The most the atheist can claim is that, on Christian assumptions, the atheist's views on these issues are closer to what God wills than are the Christian's views, but in order to make this claim the atheist has to piggyback on a Christian moral understanding.

Moreover, the atheist cannot say that the Christian is wrong in holding the views on these issues that he does. The most he can say is that the Christian is being inconsistent with what he professes. And that may be true, but the atheist judges the Christian for inferior morality while adopting values himself that are grounded in nothing but his own tastes. They have no objective purchase at all.

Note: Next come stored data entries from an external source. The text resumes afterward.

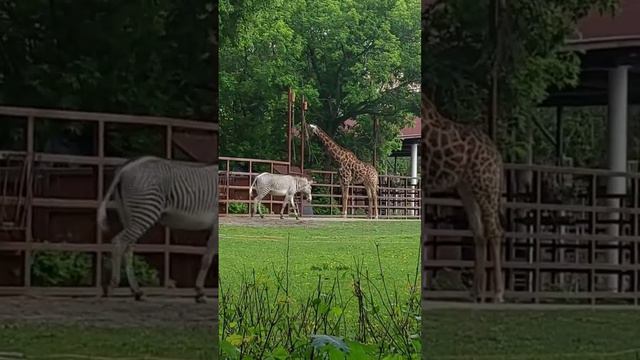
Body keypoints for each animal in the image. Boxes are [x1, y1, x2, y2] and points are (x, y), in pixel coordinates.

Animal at [96, 156, 219, 302]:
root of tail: (127, 166)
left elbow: (209, 256)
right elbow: (208, 259)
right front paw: (200, 292)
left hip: (129, 217)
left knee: (128, 249)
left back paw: (137, 291)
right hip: (146, 212)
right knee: (118, 242)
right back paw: (112, 287)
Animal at [422, 93, 508, 304]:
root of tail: (498, 156)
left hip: (484, 183)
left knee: (494, 229)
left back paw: (497, 294)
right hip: (467, 187)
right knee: (479, 231)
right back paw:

This is the point I seek to make in my novel In the Absence of God. An atheist, if he's to be consistent, can either give up the pretense of holding to some non-arbitrary moral standard and admit that he's just making his morality up as he goes along, or he can admit that he believes that right and wrong are not just matters of taste but are real, objective features of the world. But if he admits that then, to be consistent, he'd have to give up his atheism and become a theist. He has to do one or the other, or he could simply do neither and admit that he prefers to live irrationally.